Some residents Human Rights Watch interviewed said opposition forces were only positioned on the periphery of Fallujah, but others said that fighters, including from ISIS, were in the city itself. The armed opposition commander said that both ISIS and fighters under the Anbar Military Council were in Fallujah, but he gave no indication of their numbers.

ISIS has frequently posted videos and photographs of its executions of Iraqi soldiers and carried out suicide or car bomb attacks against both security forces and civilians. On May 13, ISIS claimed responsibility for nine car bomb attacks in Shia areas of Baghdad that killed at least 34 people. A video posted on a website associated with ISIS said the attacks marked the beginning of a “revenge” campaign for the “aggression against our people in Fallujah.”

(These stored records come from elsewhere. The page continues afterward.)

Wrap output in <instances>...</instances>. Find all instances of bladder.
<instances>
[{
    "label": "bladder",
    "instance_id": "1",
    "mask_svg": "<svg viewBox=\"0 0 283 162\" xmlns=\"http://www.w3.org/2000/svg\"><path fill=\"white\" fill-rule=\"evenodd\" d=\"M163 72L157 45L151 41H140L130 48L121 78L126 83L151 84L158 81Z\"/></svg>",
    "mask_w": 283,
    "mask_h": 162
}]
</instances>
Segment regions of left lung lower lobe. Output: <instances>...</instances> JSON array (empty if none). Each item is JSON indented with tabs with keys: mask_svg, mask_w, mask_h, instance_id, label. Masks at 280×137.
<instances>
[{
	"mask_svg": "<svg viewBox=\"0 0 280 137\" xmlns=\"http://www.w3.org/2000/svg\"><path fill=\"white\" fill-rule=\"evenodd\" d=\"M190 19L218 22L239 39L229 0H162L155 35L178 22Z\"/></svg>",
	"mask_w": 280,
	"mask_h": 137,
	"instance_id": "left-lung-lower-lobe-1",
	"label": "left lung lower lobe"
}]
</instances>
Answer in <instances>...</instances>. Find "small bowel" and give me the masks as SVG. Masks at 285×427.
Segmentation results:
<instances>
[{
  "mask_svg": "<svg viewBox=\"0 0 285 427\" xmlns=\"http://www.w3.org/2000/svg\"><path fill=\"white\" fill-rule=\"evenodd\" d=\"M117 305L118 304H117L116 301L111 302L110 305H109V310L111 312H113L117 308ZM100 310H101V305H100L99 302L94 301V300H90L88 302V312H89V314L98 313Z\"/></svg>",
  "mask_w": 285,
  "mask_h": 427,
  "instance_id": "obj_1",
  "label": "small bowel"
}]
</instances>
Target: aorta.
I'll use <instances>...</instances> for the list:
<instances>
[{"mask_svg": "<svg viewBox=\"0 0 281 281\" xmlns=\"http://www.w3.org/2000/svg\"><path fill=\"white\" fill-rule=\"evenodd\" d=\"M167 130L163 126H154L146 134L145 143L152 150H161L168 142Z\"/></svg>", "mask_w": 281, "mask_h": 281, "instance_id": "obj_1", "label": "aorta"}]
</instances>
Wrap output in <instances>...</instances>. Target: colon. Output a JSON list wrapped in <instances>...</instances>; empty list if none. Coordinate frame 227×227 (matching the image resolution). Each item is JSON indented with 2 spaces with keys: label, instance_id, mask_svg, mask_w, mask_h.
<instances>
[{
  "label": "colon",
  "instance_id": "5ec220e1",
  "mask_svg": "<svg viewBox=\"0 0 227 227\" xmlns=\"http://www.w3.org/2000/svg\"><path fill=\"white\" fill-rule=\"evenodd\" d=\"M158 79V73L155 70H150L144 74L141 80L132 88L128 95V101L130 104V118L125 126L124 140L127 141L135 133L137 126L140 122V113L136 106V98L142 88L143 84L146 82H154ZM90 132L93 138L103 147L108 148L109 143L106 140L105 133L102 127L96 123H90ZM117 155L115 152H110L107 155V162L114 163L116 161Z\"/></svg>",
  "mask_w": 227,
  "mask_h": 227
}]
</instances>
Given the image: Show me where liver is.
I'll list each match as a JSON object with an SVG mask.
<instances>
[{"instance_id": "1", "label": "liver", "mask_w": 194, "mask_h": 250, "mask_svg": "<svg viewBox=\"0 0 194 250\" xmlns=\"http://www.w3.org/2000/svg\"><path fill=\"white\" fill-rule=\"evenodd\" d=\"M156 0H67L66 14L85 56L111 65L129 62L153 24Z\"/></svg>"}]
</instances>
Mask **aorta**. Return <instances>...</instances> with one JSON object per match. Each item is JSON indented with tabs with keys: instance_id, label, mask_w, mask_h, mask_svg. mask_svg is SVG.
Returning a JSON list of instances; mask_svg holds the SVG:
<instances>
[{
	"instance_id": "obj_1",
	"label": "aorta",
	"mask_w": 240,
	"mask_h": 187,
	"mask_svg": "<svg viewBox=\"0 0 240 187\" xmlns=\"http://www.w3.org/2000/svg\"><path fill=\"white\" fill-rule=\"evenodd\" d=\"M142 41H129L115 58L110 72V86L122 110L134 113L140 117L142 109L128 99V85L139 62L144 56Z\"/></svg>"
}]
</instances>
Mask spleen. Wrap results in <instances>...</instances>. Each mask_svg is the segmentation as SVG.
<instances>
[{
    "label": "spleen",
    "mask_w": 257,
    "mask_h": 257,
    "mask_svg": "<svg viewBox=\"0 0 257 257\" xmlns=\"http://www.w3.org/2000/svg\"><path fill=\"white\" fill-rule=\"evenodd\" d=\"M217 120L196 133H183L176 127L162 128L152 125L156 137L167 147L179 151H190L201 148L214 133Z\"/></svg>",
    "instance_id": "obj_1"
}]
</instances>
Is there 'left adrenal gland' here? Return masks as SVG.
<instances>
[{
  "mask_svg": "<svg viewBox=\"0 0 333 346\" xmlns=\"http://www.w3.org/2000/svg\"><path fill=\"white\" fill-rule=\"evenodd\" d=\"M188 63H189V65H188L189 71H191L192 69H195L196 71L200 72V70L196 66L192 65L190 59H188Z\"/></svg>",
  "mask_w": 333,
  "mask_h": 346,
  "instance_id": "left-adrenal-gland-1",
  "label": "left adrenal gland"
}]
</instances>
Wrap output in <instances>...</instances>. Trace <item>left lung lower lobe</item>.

The United States in particular, which has sent military aid including Hellfire missiles, ammunition and surveillance drones to the Iraqi government since the Anbar conflict began, should warn Iraq that it risks losing military assistance if its unlawful attacks do not cease, Human Rights Watch said.

Foreign military aid to units with a proven record of human rights abuses should be halted, in line with US law, until the government halts its unlawful attacks and reins in abusive security forces.

“The crimes by some opposition armed groups are abhorrent, but the Iraqi government cannot use them to justify its own unlawful attacks,” Abrahams said. “Iraq’s allies should condemn the targeting of civilian infrastructure, the apparent use of barrel bombs and other indiscriminate attacks.”